The first two to three days post-surgery are the most critical in terms of healing. Any instances of vomiting should be taken seriously, as it may be an indication of organ failure, infection or complications from coming off of the anesthesia. Stool softener should be given to the dog, with bowel movements often taken 5 days or longer to resume. Extra measures may need to be taken to encourage the dog to eat, including making warm meals for the dog and hand feeding it. Pain medication will be administered to the animal. Excessive pain should dissipate after the third day of recovery.

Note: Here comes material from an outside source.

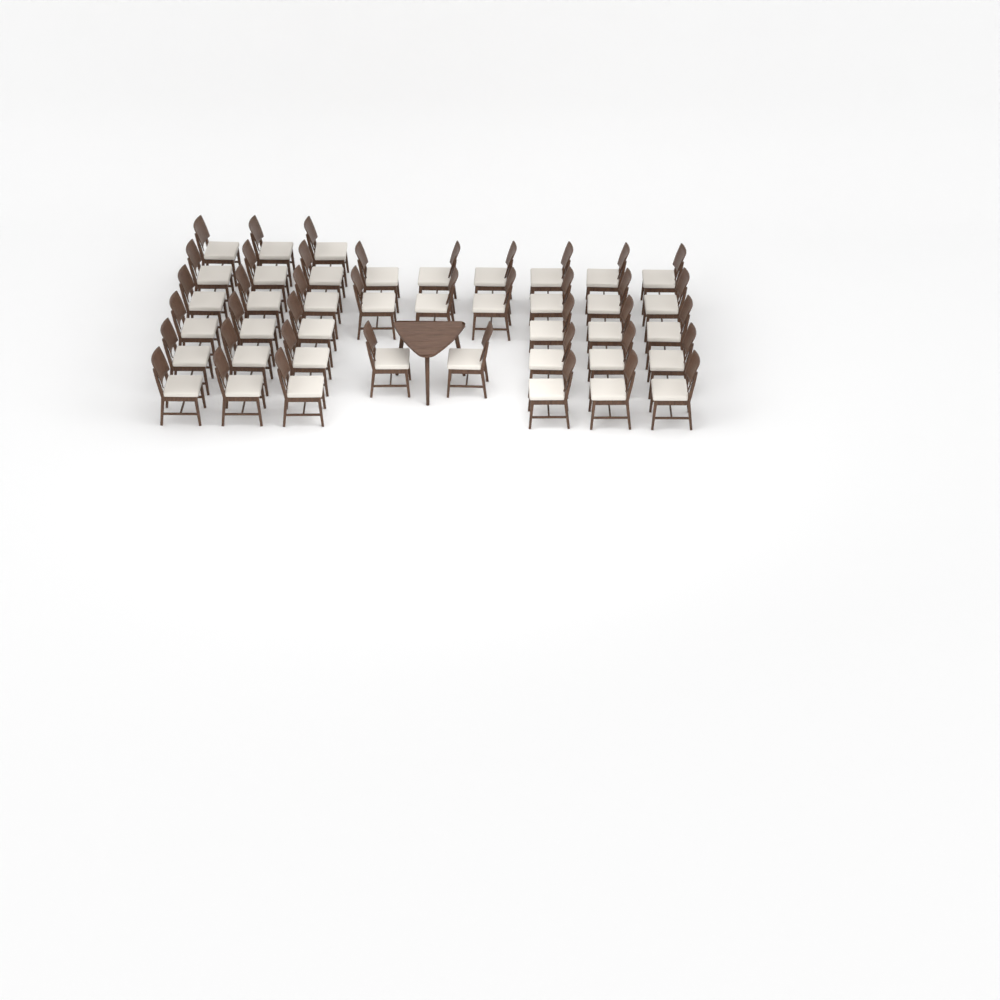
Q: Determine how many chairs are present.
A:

An Elizabethan or cervical collar should be put on the dog to prevent it from licking its incision and delaying the healing process. Bacterial infections are often found in cases of gallbladder mucoceles and will require a course of antibiotics to remove. A follow-up appointment will be needed one to two weeks after the operation to assess how the incision is healing. If cancer has been found in the dog, extensive treatment may commence.
Depending on the extent of the diagnostic treatment that the dog receives and how much medication is required post-surgery, the cost of a choledochotomy may range from $1,500-$8,000. Having an endoscopic evaluation and advanced diagnostic imaging may bump costs up substantially, but provides more information to the vet for preparing the surgery. If at all possible, a cholecystectomy alone should be attempted, as this surgery poses less healing complications and costs the same amount. Supportive care alone may be chosen in instances where financial means are an issue. Even in cases of partial obstruction, these measures are generally unsuccessful.
A choledochotomy is a procedure that carries with it many risks. Surgeries involving the liver, gallbladder or common bile duct tend to have more anesthesia complications. Incisions to the common bile duct are very difficult to properly seal, leading to the potential of bile leaking into the body which can cause serious symptoms and infection. This complication results in a high rate of failure in choledochotomies. If cancer is found in the dog, ongoing treatment involving more surgery is possible.
There is an association between certain breeds of dog and issues leading to the blockage of the common bile duct. Miniature schnauzers and poodles are prone to developing cholesterol or bilirubin stones which can obstruct the bile duct. These stones are present more often in older, female specimens. Cocker spaniels and Shetland sheepdogs are predisposed to develop gallbladder mucoceles, leading to sludge buildup in the common bile duct. Both cancerous and benign tumors in the gallbladder or bile duct are rare in dogs.
To prevent stones or sludge from forming in your dog, there are certain supplements and activities that may be effective. Giving your dog Vitamin E may help the liver to function, in addition to providing a liver-friendly diet made from appropriate foods. The immune system can be strengthened with the use of Vitamin C. Milk Thistle has also been shown to assist the liver in metabolising food. In cases of gallbladder or common bile duct cancer, the best prevention is to avoid known cancer-causing carcinogens such as car exhaust and cigarette smoke, which are harmful to the owners of the dog as well. Keeping your dog on a lead during all outside walks can help prevent it from encountering serious bodily harm, resulting in ruptures to the common bile duct.